La soirée électorale en Colombie a été marquée par une forte tension alors que les premiers résultats officiels confirment un affrontement très serré entre deux candidats aux projets radicalement différents. Alors que la moitié des bulletins étaient dépouillés, les autorités électorales ont attribué 43 % des suffrages à Abelardo de la Espriella et 42 % à Iván Cepeda, un écart trop faible pour permettre à l’un ou l’autre de franchir la barre des 50 % nécessaire à une victoire dès le premier tour. La perspective d’un second tour le 21 juin se dessine donc clairement.
Le dépouillement s’est déroulé dans une atmosphère de suspicions réciproques. Iván Cepeda a appelé à une vérification minutieuse des résultats, tandis que de la Espriella a célébré ce qu’il présente comme une avance. La nuit a été émaillée d’accusations mutuelles entre les deux camps, traduisant la polarisation du scrutin.

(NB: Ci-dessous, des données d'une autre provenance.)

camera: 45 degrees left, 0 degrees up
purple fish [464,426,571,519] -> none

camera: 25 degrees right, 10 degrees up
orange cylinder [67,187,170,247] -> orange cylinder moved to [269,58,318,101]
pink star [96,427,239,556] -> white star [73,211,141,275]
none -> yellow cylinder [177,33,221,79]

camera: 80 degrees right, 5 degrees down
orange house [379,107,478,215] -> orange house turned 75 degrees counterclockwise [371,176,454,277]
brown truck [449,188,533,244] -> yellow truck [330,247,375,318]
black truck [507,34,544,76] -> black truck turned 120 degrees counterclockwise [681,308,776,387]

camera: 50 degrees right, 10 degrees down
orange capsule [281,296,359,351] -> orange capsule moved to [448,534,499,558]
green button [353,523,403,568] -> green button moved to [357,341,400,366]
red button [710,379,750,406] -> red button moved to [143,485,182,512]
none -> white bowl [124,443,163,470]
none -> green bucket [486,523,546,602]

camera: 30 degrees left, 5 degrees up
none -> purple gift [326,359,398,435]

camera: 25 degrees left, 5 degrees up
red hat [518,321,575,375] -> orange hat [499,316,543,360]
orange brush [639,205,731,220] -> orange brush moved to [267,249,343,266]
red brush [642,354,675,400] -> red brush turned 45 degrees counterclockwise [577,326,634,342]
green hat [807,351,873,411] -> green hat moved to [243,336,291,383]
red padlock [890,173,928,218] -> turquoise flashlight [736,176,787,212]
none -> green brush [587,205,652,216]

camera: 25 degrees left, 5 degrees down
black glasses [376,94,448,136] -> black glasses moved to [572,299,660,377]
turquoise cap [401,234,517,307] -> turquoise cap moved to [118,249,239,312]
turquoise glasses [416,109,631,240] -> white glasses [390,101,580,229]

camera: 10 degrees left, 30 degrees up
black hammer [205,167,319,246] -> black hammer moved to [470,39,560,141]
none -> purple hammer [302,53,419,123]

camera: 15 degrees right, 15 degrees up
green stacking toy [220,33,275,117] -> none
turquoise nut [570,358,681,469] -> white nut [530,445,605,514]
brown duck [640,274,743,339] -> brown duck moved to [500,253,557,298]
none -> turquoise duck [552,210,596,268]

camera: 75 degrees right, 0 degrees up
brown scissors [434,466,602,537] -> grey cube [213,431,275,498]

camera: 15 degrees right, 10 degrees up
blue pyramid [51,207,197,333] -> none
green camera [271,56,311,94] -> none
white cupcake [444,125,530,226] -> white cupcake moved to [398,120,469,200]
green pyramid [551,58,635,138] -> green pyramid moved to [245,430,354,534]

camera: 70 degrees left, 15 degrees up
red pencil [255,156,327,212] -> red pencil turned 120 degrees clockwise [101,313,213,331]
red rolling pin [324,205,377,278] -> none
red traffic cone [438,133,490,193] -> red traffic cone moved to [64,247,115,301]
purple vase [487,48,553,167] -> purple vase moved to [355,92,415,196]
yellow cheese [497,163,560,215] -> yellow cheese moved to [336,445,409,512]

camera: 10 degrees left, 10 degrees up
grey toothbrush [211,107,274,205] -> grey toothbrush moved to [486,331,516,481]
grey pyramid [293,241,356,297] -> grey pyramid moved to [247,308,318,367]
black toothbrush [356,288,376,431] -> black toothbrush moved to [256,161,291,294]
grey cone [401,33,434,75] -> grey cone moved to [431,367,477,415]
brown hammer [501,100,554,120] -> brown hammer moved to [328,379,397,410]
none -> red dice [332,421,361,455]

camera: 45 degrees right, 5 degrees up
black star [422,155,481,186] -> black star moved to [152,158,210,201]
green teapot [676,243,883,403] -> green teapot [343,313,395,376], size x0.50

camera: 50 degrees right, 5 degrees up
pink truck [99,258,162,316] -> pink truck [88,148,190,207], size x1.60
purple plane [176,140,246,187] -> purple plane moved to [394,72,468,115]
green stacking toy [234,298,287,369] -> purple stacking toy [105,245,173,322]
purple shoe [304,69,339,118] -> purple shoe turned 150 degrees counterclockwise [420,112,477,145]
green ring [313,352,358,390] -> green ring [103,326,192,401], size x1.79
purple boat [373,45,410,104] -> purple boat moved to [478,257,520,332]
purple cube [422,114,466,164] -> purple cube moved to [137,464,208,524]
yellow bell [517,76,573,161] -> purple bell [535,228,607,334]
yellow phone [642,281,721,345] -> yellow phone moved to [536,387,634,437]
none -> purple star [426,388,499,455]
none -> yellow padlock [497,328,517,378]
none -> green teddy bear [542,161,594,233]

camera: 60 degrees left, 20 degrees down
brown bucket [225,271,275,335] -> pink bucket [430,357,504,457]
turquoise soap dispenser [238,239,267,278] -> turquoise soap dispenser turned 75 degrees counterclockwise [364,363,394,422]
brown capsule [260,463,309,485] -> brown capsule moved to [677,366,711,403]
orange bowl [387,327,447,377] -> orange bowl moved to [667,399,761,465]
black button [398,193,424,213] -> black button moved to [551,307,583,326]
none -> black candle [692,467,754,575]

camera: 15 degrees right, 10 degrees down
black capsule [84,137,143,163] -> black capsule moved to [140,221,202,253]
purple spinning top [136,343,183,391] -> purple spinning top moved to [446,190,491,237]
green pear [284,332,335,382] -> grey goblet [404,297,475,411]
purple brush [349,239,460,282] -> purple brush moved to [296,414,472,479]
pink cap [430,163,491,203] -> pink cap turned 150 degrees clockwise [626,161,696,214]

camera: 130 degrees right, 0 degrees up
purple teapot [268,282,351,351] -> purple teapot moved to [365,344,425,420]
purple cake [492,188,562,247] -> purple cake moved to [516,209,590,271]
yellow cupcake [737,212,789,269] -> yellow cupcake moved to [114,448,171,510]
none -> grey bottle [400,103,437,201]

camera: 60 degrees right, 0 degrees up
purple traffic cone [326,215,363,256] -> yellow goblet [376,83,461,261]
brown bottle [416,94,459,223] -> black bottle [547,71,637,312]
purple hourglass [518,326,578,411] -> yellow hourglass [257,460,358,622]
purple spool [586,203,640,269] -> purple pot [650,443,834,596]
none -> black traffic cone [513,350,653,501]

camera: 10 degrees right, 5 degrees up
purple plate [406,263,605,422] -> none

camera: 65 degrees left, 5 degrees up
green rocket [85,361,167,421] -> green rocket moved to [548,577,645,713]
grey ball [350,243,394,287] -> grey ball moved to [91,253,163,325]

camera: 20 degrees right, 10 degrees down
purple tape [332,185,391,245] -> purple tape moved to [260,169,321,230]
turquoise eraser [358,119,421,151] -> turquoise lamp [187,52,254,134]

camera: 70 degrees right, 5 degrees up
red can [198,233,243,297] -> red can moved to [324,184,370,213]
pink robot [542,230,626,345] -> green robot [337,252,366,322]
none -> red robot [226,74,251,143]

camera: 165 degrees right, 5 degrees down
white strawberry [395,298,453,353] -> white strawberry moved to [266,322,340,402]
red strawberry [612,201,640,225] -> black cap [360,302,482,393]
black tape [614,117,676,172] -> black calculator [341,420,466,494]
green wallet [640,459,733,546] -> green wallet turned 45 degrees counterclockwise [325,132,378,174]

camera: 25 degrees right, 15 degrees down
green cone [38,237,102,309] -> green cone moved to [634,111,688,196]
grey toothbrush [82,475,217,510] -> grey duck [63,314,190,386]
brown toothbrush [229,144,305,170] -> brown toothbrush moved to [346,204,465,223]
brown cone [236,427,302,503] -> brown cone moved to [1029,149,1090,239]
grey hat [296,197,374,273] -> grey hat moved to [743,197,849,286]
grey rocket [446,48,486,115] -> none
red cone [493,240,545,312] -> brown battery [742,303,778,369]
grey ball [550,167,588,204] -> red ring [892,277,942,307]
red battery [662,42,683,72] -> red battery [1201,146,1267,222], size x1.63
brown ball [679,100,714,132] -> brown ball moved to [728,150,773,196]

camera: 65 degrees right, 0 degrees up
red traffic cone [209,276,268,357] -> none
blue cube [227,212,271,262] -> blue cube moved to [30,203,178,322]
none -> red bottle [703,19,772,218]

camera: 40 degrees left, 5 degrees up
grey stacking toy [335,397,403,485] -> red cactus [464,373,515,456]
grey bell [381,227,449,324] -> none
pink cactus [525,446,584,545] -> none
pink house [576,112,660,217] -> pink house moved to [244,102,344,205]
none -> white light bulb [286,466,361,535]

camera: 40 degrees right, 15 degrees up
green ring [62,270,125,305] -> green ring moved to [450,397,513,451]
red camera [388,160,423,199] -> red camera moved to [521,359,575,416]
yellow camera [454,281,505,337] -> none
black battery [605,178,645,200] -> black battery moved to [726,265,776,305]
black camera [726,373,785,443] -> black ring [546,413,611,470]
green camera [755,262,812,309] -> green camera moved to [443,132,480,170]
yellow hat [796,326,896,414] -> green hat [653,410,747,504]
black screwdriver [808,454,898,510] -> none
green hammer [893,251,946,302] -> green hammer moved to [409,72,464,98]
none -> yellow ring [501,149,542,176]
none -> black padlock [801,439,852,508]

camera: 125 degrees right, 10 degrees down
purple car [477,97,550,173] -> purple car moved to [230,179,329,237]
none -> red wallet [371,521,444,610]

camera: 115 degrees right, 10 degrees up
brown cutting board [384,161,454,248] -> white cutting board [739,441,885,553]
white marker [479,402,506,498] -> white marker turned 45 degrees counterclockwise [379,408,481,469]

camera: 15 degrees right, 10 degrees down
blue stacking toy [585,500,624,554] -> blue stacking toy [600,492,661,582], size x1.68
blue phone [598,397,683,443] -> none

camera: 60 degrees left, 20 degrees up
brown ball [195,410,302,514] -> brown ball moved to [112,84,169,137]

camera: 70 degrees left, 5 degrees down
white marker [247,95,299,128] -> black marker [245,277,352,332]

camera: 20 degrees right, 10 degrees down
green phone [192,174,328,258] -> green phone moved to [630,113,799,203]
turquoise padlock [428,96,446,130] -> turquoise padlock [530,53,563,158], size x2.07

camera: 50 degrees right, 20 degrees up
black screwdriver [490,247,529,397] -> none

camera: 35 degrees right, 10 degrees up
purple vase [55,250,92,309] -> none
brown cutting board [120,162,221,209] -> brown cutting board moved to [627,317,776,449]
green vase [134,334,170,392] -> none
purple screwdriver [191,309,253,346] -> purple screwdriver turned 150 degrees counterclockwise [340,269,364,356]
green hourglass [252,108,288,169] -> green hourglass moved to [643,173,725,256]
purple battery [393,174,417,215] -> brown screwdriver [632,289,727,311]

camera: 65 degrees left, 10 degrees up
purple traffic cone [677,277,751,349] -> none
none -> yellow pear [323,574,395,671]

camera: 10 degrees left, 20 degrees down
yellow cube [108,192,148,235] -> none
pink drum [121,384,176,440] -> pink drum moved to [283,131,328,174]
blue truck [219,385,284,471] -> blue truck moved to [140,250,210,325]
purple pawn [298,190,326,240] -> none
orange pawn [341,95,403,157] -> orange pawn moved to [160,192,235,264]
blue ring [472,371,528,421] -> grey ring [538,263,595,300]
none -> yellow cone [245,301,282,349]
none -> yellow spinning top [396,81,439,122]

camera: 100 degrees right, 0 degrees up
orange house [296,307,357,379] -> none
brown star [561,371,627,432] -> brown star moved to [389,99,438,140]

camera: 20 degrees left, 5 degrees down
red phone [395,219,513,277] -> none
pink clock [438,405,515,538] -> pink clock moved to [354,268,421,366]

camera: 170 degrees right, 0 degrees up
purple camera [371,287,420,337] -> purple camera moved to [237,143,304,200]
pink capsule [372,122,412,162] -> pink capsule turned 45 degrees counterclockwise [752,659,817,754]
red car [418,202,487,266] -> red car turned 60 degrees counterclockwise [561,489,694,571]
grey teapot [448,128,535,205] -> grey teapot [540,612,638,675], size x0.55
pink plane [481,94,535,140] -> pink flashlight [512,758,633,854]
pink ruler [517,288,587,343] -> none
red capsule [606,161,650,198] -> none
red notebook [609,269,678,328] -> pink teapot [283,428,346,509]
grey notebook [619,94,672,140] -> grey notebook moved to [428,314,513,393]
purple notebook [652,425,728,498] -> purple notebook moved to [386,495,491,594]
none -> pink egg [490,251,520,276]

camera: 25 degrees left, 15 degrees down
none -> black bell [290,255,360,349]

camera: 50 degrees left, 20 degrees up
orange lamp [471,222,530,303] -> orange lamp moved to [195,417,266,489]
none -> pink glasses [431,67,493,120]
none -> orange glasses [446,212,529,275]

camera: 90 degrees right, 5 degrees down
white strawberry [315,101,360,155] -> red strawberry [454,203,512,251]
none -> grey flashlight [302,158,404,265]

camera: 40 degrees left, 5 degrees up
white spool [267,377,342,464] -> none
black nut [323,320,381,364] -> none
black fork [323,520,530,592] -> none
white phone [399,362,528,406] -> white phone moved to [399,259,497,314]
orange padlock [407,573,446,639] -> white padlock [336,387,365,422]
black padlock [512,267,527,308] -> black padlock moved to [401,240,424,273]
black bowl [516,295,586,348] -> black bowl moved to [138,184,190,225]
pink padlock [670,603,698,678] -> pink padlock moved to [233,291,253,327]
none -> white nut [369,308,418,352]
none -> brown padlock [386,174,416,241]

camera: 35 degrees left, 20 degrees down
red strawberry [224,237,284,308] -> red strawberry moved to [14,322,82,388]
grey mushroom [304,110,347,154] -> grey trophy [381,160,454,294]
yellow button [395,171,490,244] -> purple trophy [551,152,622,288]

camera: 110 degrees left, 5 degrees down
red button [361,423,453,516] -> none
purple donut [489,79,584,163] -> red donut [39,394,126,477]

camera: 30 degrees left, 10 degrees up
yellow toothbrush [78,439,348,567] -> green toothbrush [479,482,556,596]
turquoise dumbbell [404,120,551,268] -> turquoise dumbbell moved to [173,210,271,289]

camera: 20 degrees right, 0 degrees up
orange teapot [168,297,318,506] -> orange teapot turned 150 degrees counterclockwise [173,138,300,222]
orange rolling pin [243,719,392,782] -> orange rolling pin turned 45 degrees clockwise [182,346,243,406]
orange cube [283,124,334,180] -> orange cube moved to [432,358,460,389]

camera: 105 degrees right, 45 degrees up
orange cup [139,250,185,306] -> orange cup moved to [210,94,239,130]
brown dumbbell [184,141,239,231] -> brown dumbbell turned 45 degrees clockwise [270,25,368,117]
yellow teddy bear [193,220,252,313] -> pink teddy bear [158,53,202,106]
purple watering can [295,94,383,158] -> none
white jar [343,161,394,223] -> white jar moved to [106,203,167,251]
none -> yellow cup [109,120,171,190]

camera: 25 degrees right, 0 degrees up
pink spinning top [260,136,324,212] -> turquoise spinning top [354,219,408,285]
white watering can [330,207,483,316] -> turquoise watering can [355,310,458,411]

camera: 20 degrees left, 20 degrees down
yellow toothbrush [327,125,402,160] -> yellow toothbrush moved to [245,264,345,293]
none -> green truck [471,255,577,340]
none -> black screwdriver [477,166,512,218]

Des profils et des programmes aux antipodes
Âgé de 47 ans, Abelardo de la Espriella se présente comme un homme d’affaires issu de la société civile, promettant une lutte sans merci contre la criminalité et les groupes armés. Son style de campagne et ses propositions – notamment la construction de dix « méga-prisons » – évoquent la ligne dure du président salvadorien Nayib Bukele. Il s’est également affiché en soutien à Donald Trump et entend combattre la pauvreté par l’éducation, la santé et le logement social.
En face, Iván Cepeda, sénateur de gauche de 63 ans, incarne la continuité du projet de « paix totale » porté par le président sortant Gustavo Petro – qui ne peut se représenter et a apporté son appui à Cepeda. Fils d’un leader communiste assassiné, il privilégie la négociation avec les cartels et les guérillas, une stratégie qui n’a pour l’heure produit que des avancées limitées. Il propose de financer l’expansion du système de santé par une hausse de la fiscalité sur les hauts revenus et de distribuer un million d’hectares de terres aux victimes du conflit armé.
Une troisième candidate loin derrière
Les sondages préélectoraux donnaient Iván Cepeda en tête et envisageaient une triangulaire plus serrée avec la sénatrice de droite Paloma Valencia. Celle-ci n’a finalement recueilli qu’environ 7 % des voix. Elle défendait des allégements fiscaux pour les entreprises et un financement des programmes sociaux par une relance de l’exploration pétrolière et gazière.
Les enjeux du second tour
Les deux finalistes devront désormais convaincre les électeurs des autres candidats pour espérer l’emporter le 21 juin. Le scrutin oppose une vision sécuritaire répressive – illustrée par la promesse de « méga-prisons » et d’une offensive militaire contre les groupes illégaux – à une approche de dialogue et de réforme sociale, héritée des accords de paix de 2016. La lutte contre la pauvreté, les inégalités et l’insécurité, ainsi que l’amélioration du système de santé, figurent en tête des préoccupations des électeurs. Le second tour s’annonce comme un choix clair entre deux modèles de société pour la Colombie.